When a tool reports an unrecoverable error ("test failed: AssertionError on line 42"), feed the failure back to the model and let it retry. This is the self-correction loop — the agent's superpower for code, math, and structured-output tasks where you can mechanically check the answer.

Three rules:

  • Bound it. Cap self-corrections at two or three. If the model can't fix it in three tries, the next try won't help either.
  • Give the model the actual error. Stack traces, validator messages, type-check output — verbatim, not paraphrased.
  • Don't conflate with dispatcher retries. A 429 isn't a self-correction opportunity; an AssertionError is. Route accordingly.

Self-correction is what turns a 70% pass rate into a 90% pass rate on coding benchmarks. It's also where unbounded loops most often hide.

Check your understanding

The lesson ends with a 5-question quiz. Take it in the player above to see your score.

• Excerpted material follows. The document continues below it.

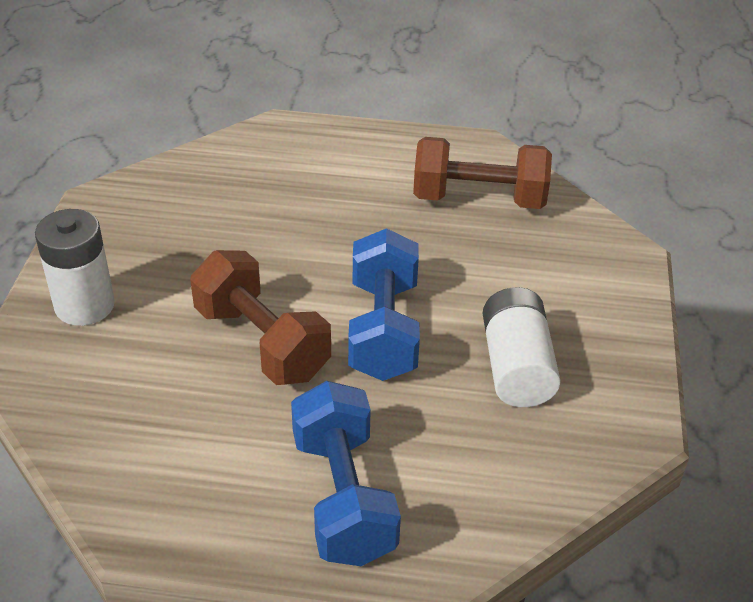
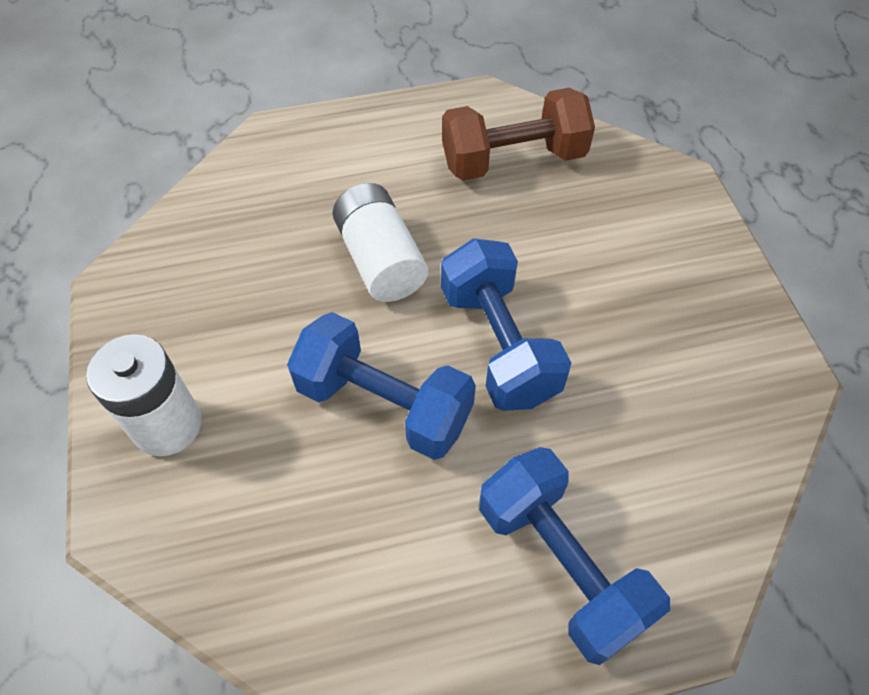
camera: 20 degrees left, 15 degrees up
brown dumbbell [190,250,331,385] -> blue dumbbell [287,312,476,460]
white battery [483,287,561,407] -> white battery moved to [333,183,428,302]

  1. Your loop just crossed 60% of its token budget on iteration 8 of an expected 20. What's the right move?
    • Truncate the user's original request to free room.
    • Summarize the oldest third of the history into one line and continue.
    • Switch to a model with a larger context window mid-run.
    • Disable the budget so the loop can finish.
  2. A tool call fails with a 503 from an upstream API. Where does the retry belong?
    • The dispatcher, with exponential backoff.
    • The model — surface the 503 and let it pick a different approach.
    • The outer loop — re-run the agent from scratch.
    • Skip the retry; the model will figure it out.
  3. Which cap is most often missing from production agent loops?
    • Iteration cap.
    • Token cap.
    • Dollar cap.
    • Wallclock cap.
  4. When does plan-act-reflect typically hurt more than it helps?
    • Debugging tasks that span ten iterations.
    • A one-step lookup that returns a single value.
    • Long-horizon multi-tool tasks.
    • Tasks where the model often misjudges intermediate results.
  5. Your code-fix agent has been self-correcting on the same test failure for six iterations. The cleanest fix is to:
    • Increase the self-correction cap to twelve.
    • Cap self-corrections at two or three and surface the failure to the user when hit.
    • Hide future errors from the model so it doesn't keep trying.
    • Switch the model to a smaller one to reduce cost per iteration.